After pulling your lawnmower out of storage after a long winter, you may notice the engine is hard to start and stalls. This is a common problem. Dirt and other elements may clog parts integral to the mower engine's running process. If your mower stalls in the middle of the mowing season, you may have a carburetor problem. Thin fuel mixtures or overly rich fuel mixtures will cause the engine to stutter and stop. Have a service professional adjust your carburetor to prevent harming the engine. Luckily, most other issues are repairable without the assistance of a professional.
Things You'll Need
- Drain pan
Unscrew the cap of the gas tank and inspect the fuel level. Fill the gas tank if necessary. Replace the fuel if it has sat in the engine for more than a month, or if there are signs of water in the tank.

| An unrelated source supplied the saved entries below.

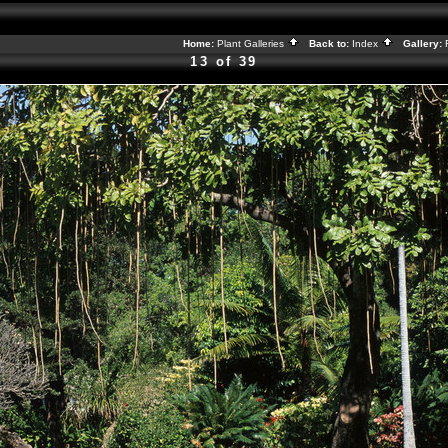
Home:
Plant Galleries
Back to:
Index
Gallery:
13 of 39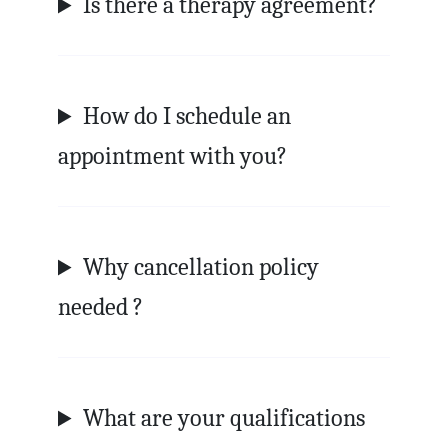
Is there a therapy agreement?
How do I schedule an
appointment with you?
Why cancellation policy
needed ?
What are your qualifications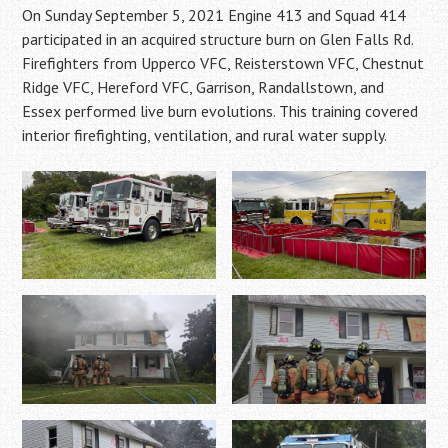
On Sunday September 5, 2021 Engine 413 and Squad 414
participated in an acquired structure burn on Glen Falls Rd.
Firefighters from Upperco VFC, Reisterstown VFC, Chestnut
Ridge VFC, Hereford VFC, Garrison, Randallstown, and
Essex performed live burn evolutions. This training covered
interior firefighting, ventilation, and rural water supply.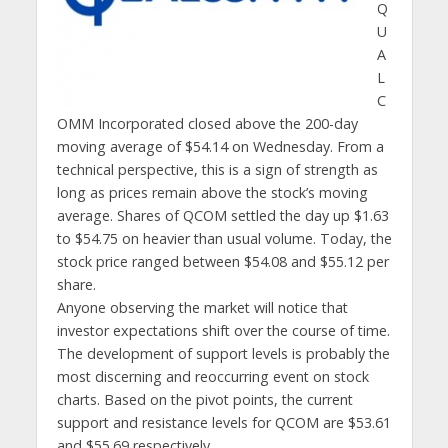
Q
U
A
L
C
OMM Incorporated closed above the 200-day
moving average of $54.14 on Wednesday. From a
technical perspective, this is a sign of strength as
long as prices remain above the stock’s moving
average. Shares of QCOM settled the day up $1.63
to $54.75 on heavier than usual volume. Today, the
stock price ranged between $54.08 and $55.12 per
share.
Anyone observing the market will notice that
investor expectations shift over the course of time.
The development of support levels is probably the
most discerning and reoccurring event on stock
charts. Based on the pivot points, the current
support and resistance levels for QCOM are $53.61
and $55.69 respectively.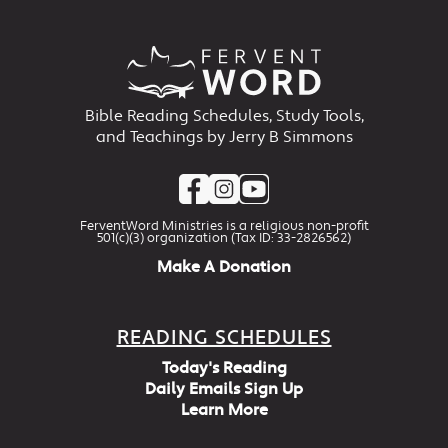
Bible Reading Schedules, Study Tools,
and Teachings by Jerry B Simmons
FerventWord Ministries is a religious non-profit
501(c)(3) organization (Tax ID: 33-2826562)
Make A Donation
READING SCHEDULES
Today's Reading
Daily Emails Sign Up
Learn More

Inspect the oil level of the mower if there was smoke before the stall. Fill the crankcase with the oil specified in your owner's manual. Turn the mower on its side, with the crankcase underneath the carburetor, if the oil needs replacing. Remove the plug from the underside of the mower, using a wrench, and drain the oil into a drain pan. Replace the drain plug and return the mower to its wheels. Fill the crankcase.
Remove the screw that holds the cover on the air filter. Lift off the cover and inspect the air filter. A dirty air filter will cause the mower to stall out. Throw out a paper air filter. Clean a foam air filter in soap and water. Air-dry the foam filter, and then replace it.